A reptile expert will tell you that snakes and other reptiles would not flourish in the cold, damp weather of Ireland even if they did make it there from the mainland. Moreover, ecologists maintain that Ireland has iced-over several times since the big Ice Age, which would kill off any residual snakes that may have been there.
In all likelihood the whole tale is some sort of allegory for “cleansing” Ireland of Druid worship (which worked well, except for the annual Druidic Wickerman festival in Ireland; the festival dates to before Patrick and attracts hundreds of thousands of people every year. I guess not all the snakes are gone!)
Irish folklore tells the tale of a battle that went on for a thousand years between the “big people” (humans) and the “wee folk” including, but not limited to, leprechauns. After a thousand years, the two great kings met and decided that they needed a truce since neither side could win. They decided to split Ireland up. Not North-South or East-West, but above ground and below. The elves and leprechauns took the underground, and were not permitted to go above ground; the humans took the land above ground, and were not permitted to go underground.

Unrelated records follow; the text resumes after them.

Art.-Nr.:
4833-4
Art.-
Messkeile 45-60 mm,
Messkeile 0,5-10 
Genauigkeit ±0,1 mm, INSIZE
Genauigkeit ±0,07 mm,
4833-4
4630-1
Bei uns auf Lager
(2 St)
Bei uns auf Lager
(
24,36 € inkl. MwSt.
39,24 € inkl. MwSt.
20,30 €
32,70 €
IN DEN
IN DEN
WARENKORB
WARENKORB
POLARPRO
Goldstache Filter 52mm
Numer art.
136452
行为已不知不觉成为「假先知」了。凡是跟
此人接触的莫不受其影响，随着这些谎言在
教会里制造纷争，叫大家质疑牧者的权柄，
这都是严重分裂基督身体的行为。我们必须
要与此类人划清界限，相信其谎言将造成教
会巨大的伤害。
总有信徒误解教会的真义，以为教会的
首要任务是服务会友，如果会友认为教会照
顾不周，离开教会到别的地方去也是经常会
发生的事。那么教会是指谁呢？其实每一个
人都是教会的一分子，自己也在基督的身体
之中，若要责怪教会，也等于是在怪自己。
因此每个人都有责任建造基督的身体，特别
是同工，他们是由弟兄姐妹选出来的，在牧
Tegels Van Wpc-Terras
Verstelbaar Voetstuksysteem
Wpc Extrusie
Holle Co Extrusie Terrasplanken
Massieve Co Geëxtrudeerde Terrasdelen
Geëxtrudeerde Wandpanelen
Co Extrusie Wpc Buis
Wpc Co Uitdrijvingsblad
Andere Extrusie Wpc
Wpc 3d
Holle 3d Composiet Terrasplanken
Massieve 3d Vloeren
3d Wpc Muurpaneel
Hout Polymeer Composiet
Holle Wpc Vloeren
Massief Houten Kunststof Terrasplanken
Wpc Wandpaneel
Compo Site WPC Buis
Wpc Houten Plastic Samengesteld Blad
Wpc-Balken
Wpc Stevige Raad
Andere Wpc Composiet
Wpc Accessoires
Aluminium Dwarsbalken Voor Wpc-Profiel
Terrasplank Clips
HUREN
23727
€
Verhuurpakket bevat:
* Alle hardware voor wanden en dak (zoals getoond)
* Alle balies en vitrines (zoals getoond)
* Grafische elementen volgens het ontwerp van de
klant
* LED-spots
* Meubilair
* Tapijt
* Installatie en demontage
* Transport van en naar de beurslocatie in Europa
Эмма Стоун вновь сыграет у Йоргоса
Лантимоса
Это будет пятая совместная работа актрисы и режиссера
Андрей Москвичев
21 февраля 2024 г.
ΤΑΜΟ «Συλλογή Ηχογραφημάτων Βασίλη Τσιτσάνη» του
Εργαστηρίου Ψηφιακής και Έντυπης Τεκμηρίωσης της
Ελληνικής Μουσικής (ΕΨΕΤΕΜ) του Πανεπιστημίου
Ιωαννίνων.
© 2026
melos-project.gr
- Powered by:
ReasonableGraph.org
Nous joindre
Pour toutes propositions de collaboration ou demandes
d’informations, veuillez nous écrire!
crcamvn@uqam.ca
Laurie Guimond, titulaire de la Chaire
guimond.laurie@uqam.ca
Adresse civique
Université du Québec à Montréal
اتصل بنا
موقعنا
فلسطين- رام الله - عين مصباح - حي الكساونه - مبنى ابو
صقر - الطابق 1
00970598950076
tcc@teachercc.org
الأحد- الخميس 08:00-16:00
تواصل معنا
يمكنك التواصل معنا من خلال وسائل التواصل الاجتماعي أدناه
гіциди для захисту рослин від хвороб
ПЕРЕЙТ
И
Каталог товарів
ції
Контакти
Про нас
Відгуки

Leprechauns are residents of the underground world who are breaking the treaty. (They are known to be wily and untrustworthy that way.) They are said to have riches because they live underground where they tunnel to create huge cities, and mine diamonds and gold along the way. This is one version of where the myth of the “pot of gold” comes from. (Another is that they are guarding the loot left buried by the Danes when they came through marauding, but this is essentially the same tale. Leprechauns guard things that are from the ground or are put in the ground.)
Leprechauns are not warriors. They are shoemakers by trade. They are seen as hardworking citizens of the underground world who get drunk and come up top “for a good time” once in awhile. They have absolutely nothing to do with St. Patrick, St. Patrick’s Day, or anything pertaining to the religious aspects of the holiday. They’re just the ingredients of a neat Irish folktale that the Irish decided to toss in with the drunken revelry celebrating St. Patrick.